Here the Congress was not punishing the same act, robbery, but robbery, the commission of which was accompanied not only by force and violence or by putting a person in fear, but by an assault which put in jeopardy the life of any person by the use of a dangerous weapon or device. In other words, here the element necessary is an assault which endangers the life of a person, by the use of a dangerous weapon or device. This is an additional fact, proof of which is not required under subdivision (a). Blockburger v. United States, 1932, 284 U.S. 299, 52 S.Ct. 180, 76 L.Ed. 306; Casebeer v. U. S., 10 Cir. 1937, 87 F.2d 668; Bracey v. Zerbst, 10 Cir. 1937, 93 F.2d 8, 9.

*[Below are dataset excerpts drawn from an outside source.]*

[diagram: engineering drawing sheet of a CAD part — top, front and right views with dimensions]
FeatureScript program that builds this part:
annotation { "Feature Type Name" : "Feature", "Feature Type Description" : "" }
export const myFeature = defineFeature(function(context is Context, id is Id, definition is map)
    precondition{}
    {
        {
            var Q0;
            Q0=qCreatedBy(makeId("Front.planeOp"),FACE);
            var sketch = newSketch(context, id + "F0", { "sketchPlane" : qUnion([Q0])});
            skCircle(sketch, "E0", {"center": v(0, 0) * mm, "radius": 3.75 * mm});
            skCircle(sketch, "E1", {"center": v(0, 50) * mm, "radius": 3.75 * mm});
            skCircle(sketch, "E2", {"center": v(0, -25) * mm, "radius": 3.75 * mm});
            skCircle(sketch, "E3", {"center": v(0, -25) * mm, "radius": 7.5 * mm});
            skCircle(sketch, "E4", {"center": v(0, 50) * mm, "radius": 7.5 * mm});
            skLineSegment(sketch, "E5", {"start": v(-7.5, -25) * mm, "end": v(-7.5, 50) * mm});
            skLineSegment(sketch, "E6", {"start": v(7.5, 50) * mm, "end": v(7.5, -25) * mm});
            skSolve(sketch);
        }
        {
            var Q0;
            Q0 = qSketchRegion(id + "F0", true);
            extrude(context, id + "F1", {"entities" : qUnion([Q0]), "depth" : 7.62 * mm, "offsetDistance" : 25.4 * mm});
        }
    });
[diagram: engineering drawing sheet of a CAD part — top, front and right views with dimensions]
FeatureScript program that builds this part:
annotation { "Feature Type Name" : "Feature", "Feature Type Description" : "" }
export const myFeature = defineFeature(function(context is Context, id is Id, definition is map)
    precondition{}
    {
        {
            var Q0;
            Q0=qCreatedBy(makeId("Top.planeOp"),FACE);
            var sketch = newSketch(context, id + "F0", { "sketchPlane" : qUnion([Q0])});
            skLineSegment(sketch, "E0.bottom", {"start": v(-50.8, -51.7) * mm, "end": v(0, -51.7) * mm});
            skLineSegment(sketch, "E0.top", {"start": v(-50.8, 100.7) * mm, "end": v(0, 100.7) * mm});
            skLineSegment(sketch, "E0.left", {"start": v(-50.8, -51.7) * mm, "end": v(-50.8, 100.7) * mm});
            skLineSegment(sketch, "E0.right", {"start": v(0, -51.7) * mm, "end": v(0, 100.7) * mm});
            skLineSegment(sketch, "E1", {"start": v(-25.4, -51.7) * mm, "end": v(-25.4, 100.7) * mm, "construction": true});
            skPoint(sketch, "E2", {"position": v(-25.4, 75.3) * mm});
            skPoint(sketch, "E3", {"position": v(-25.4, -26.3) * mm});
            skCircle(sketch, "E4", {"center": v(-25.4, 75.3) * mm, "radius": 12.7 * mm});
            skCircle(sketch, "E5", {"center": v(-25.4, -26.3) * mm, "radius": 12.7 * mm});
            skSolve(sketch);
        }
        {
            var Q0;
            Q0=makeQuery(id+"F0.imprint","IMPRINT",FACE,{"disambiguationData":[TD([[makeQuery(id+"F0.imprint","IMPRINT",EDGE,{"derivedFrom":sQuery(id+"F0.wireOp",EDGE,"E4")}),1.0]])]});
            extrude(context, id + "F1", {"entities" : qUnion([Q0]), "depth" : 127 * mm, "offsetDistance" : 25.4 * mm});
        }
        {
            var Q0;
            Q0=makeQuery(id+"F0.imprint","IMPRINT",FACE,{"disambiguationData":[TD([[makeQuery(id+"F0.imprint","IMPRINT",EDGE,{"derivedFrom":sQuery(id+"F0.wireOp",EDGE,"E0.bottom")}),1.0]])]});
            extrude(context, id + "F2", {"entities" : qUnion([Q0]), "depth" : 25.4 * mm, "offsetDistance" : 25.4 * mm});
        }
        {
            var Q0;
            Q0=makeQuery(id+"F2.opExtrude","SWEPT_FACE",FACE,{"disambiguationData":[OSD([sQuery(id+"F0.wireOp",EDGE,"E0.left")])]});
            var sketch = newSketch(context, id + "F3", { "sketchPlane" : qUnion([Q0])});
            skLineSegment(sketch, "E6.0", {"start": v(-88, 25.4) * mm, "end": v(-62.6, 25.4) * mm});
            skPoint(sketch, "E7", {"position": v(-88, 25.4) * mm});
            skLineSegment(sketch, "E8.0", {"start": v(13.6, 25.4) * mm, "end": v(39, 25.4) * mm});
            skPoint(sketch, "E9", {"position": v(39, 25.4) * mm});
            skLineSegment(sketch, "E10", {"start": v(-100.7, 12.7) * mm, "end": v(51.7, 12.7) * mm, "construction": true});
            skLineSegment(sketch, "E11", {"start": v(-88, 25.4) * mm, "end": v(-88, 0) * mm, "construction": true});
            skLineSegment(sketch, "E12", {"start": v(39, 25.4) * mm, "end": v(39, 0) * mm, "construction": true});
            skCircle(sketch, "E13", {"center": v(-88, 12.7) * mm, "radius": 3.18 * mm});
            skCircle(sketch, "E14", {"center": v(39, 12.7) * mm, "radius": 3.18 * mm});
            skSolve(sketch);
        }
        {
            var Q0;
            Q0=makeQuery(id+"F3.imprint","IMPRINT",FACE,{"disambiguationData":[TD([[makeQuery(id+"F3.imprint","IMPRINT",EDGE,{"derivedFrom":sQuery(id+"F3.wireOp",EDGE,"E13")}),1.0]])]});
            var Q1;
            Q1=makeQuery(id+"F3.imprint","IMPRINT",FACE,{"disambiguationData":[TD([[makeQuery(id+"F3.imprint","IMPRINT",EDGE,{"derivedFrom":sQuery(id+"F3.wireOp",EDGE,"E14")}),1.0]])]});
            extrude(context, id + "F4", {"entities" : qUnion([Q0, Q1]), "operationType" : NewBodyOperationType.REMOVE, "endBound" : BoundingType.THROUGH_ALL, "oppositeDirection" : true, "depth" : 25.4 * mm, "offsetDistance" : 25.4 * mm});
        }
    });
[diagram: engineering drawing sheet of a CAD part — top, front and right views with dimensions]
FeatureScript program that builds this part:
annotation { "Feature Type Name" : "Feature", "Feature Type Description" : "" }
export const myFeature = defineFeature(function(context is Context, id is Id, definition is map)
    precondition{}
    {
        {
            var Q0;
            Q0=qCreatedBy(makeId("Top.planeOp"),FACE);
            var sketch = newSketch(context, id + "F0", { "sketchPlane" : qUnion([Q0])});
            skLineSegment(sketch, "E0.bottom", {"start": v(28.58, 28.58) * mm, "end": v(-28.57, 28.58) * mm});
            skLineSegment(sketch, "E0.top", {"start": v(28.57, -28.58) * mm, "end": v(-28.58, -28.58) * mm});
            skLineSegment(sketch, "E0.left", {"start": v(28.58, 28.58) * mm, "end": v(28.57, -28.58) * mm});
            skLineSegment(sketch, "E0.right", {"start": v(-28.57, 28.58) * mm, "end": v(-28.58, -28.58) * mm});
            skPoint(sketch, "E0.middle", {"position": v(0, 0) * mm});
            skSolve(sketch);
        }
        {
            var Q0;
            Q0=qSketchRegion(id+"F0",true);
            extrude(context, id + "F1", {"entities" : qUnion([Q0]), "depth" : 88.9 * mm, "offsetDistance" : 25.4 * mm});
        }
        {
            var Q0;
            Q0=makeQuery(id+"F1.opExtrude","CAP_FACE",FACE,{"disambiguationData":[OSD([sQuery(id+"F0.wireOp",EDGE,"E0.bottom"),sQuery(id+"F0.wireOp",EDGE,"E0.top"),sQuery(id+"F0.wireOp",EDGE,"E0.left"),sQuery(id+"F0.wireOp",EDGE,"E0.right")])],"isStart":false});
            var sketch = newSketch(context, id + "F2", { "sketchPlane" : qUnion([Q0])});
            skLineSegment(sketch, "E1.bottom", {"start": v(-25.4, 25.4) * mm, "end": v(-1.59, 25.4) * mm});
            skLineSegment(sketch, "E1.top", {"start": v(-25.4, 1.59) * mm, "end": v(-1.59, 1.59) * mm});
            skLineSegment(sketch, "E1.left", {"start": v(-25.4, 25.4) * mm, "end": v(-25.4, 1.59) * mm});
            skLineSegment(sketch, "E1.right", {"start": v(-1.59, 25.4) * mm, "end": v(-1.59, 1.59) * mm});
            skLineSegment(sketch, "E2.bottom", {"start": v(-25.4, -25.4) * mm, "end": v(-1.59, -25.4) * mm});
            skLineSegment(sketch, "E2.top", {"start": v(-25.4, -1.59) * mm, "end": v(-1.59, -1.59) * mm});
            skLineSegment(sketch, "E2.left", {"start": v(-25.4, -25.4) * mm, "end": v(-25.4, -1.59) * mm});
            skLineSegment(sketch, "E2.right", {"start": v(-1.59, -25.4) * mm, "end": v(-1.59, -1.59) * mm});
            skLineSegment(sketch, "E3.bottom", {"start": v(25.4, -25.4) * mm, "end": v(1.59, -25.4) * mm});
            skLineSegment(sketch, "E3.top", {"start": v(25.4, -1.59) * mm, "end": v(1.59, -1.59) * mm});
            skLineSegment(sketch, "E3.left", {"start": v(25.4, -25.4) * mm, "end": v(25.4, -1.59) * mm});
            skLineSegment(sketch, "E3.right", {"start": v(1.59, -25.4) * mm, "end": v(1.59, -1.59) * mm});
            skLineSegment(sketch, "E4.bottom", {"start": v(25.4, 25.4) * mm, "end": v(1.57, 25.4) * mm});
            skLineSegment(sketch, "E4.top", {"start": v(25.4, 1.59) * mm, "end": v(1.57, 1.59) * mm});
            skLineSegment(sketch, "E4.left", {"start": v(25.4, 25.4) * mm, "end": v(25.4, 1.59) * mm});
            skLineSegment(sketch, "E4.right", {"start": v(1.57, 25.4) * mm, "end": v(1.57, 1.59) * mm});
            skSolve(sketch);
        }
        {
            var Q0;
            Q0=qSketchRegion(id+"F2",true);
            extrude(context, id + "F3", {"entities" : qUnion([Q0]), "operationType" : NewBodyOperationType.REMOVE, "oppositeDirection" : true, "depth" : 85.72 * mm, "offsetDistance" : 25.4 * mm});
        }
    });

The Congress considered 'this the more serious offense of the two. For it fixed a minimum penalty of five years, below which the court could not go, although leaving the maximum the same as under the first clause. -

[б] It is clear that we are dealing here, not with a single statute defining various acts which constitute one crime and are subject to one punishment, under which a prosecutor carves out one or two elements from one set of circumstances, thus splitting up one offense into several. We have here two distinct acts, each of which *792is defined and punished differently. It is true, they both have one common element, —robbery. But in one the robbery is accompanied simply by force; in the other, it is accompanied by an assault which endangers the life of a person, by the use of a deadly weapon. They call for different proof. So that under the plea of guilty here, the Court would have been justified in imposing a separate sentence • on each, and allowing them to run consecutively. The court, in the exercise of its discretion, did impose a sentence on each, but allowed them to run concurrently.

The sentence was valid. And no legal or other reason exists for its modification.

The motion to vacate and modify the sentence will be denied.